In the special case of OTP EPROMs, there are certain difficulties in testing the I/O circuitry. This can best be understood by describing how the testing of I/O circuits in normal or "windowed" EPROMs is conducted. Although a number of testing methodologies for I/O circuits of windowed EPROMs are available, the testing used according to previous schemes has involved writing data to at least some of the memory cells in the normally-used array. This can be done in the context of windowed EPROMs, since, following such a programming of cells in the array, the EPROM can be erased to permit the desired final programming to be placed into the memory array. Even with windowed EPROMs, this procedure has the undesirable characteristic that erasing the arrays can be undesirably time-consuming.
This type for testing is infeasible of OTP devices since cells that are programmed for a testing purpose cannot thereafter be erased to permit insertion of the desired program into the memory. In many commercially available OTP EPROMs, a number of additional EPROM cells are provided, in addition to the normal array. These additional cells are not accessed during normal operation, and, are exclusively for the purpose of testing certain functions including functions of the input/output circuit. This approach, however, has the limitation that the input circuit test cannot be fully repeated using the same set of additional cells, since it depends on programming the additional cells which cannot, thereafter, be erased. Also, using this approach, for an output circuit test, a large number of additional EPROM cells may be needed, depending on the output circuit to be tested. Because the input circuit testing is not fully repeatable it cannot be used to, for example, do an initial test, to subject the part to a dynamic life test or, for example, temperature or electronic environmental stresses, and subsequently perform another input circuit test. Furthermore, additional rows and columns used only for testing purposes reduce the area of the chip available for normal function memory and raises the cost of the device.

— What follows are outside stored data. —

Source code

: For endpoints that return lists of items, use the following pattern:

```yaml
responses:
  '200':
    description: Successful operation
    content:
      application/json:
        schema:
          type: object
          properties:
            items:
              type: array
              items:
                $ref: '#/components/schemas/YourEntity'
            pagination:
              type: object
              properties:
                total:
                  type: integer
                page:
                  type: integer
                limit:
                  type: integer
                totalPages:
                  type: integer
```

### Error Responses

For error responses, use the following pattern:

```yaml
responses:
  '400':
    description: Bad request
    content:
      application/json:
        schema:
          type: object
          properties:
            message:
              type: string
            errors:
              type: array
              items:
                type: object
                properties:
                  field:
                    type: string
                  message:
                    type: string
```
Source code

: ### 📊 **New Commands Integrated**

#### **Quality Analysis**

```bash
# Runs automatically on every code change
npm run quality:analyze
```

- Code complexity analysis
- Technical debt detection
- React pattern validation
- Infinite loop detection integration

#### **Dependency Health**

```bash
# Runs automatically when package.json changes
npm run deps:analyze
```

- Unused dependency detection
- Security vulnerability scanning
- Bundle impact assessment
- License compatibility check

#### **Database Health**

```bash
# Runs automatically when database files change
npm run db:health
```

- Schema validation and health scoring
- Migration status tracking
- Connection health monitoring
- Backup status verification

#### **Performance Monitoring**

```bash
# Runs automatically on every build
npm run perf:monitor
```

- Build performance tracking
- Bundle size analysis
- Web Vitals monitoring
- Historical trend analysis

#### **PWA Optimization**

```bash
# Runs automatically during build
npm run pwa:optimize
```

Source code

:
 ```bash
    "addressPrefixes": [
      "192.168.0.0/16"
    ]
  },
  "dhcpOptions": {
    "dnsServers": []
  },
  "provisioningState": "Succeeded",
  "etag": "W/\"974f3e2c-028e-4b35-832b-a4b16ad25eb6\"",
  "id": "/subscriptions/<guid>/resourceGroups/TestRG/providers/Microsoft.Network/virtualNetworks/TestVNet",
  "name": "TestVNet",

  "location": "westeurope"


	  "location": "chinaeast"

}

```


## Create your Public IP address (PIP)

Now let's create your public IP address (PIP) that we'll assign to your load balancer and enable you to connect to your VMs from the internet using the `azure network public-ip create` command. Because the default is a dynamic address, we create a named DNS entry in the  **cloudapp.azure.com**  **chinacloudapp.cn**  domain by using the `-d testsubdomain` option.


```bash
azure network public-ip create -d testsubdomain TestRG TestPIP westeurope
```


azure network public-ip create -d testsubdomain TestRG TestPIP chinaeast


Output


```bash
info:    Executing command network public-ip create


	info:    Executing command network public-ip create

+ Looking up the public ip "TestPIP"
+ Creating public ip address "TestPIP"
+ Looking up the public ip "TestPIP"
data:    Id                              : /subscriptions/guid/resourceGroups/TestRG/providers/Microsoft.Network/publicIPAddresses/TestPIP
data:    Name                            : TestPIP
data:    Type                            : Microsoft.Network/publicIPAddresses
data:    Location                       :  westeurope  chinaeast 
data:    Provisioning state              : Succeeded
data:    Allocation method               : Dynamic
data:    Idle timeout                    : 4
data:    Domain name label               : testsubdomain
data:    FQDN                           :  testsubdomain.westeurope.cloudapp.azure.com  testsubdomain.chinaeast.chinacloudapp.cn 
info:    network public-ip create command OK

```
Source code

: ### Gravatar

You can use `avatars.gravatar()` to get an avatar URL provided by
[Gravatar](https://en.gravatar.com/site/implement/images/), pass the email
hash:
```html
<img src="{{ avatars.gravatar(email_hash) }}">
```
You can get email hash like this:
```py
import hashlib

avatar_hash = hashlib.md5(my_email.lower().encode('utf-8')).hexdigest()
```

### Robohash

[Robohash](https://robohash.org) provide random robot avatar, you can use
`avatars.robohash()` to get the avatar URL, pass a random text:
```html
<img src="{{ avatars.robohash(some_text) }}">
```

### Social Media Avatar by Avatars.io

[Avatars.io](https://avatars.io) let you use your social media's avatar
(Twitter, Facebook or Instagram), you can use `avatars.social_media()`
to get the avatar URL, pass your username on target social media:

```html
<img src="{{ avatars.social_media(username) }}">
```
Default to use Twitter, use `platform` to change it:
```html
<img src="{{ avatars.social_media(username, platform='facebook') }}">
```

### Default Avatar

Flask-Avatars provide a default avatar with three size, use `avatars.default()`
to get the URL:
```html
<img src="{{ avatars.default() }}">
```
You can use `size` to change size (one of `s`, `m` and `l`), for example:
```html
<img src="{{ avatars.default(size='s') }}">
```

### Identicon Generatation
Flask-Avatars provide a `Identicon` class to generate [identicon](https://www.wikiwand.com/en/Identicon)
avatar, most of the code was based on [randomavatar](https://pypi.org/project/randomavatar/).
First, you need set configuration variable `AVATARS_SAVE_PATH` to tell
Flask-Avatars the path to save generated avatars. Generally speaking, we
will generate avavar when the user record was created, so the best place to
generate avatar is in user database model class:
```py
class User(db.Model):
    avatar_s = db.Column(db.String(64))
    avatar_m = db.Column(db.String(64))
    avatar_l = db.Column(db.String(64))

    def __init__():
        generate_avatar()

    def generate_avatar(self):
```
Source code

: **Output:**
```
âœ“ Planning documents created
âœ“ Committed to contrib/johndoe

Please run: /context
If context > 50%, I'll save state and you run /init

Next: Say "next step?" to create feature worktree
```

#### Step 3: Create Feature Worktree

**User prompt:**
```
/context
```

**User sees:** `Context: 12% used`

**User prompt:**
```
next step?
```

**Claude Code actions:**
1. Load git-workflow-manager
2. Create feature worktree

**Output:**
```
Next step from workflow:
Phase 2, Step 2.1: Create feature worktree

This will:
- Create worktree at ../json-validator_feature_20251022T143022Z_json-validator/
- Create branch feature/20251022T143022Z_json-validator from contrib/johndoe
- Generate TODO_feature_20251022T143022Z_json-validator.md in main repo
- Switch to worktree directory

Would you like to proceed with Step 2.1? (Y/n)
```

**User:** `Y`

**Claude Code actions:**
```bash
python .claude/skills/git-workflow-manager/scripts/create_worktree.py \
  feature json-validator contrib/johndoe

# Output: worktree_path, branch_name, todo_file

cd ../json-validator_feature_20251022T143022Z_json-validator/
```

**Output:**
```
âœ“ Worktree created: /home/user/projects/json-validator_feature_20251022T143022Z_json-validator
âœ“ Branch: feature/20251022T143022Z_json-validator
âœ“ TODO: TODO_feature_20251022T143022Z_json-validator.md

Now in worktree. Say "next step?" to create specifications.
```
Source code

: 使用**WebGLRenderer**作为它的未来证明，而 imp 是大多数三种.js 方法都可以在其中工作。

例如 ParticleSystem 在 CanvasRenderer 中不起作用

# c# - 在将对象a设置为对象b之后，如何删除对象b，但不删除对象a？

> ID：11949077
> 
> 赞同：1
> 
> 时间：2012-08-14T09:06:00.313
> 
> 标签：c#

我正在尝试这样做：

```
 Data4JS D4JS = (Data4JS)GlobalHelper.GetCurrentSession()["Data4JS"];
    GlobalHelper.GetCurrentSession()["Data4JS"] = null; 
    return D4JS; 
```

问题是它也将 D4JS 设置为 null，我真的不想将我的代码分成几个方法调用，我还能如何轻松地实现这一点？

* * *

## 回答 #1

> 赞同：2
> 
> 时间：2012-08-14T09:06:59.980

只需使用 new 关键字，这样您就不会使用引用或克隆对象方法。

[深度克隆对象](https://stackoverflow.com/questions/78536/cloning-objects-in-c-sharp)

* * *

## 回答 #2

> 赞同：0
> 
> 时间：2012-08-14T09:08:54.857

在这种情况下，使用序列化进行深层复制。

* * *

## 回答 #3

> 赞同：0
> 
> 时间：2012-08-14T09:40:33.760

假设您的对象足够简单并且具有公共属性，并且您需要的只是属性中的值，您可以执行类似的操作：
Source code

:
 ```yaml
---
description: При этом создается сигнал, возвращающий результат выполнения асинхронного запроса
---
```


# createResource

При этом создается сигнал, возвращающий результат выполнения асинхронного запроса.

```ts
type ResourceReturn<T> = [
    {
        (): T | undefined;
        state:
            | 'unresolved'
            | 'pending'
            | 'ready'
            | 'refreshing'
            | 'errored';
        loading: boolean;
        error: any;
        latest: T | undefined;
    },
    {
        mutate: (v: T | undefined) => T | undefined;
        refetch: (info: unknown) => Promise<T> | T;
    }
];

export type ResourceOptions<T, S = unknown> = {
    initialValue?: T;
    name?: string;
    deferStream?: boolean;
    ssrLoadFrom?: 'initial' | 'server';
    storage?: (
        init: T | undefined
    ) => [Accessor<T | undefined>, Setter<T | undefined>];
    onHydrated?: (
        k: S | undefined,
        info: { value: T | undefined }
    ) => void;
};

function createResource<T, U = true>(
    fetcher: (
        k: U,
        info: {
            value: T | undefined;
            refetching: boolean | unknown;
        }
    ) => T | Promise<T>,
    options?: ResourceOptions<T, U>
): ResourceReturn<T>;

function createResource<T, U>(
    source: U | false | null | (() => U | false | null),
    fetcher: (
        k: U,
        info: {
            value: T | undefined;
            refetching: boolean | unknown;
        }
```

The problem is particularly acute in complex circuits, such as micro-controllers or other IC's with embedded EPROMs. Whereas simple EPROM chips, in which data pins are the only source of data, can be checked by, for example, writing and reading Reed-Muller codes and their negations as described in "Functional Testing of EPROMs, "Pawlowski, et al., IEEE Journal of Solid State Circuits, V. SC-19, No. 2, April, 1984, complex IC's with embedded EPROMs having multiple sources of data typically require much more complex data test patterns. Thus, in devices where the data cannot be erased, such complex test patterns require providing a large number of extra memory cells adding to the cost of the EPROM array. Complexity of the necessary test data patterns can arise from such factors as the multiplicity and complexity of the data input and output devices. Complex data input and output circuits require complex patterns to detect functional faults. A number of test patterns may be needed to write and read data test patterns at different temperatures, voltages, frequencies, etc. to fully evaluate a complex circuit.
Accordingly, it would be useful to provide a test for OTP EPROM to detect as many I/O circuit faults as feasible without requiring additional rows and columns dedicated to these tests. It would also be useful to provide an OTP EPROM in which as much I/O circuit testing as feasible can be repeatable without having to write to any EPROM cells, even for a first time.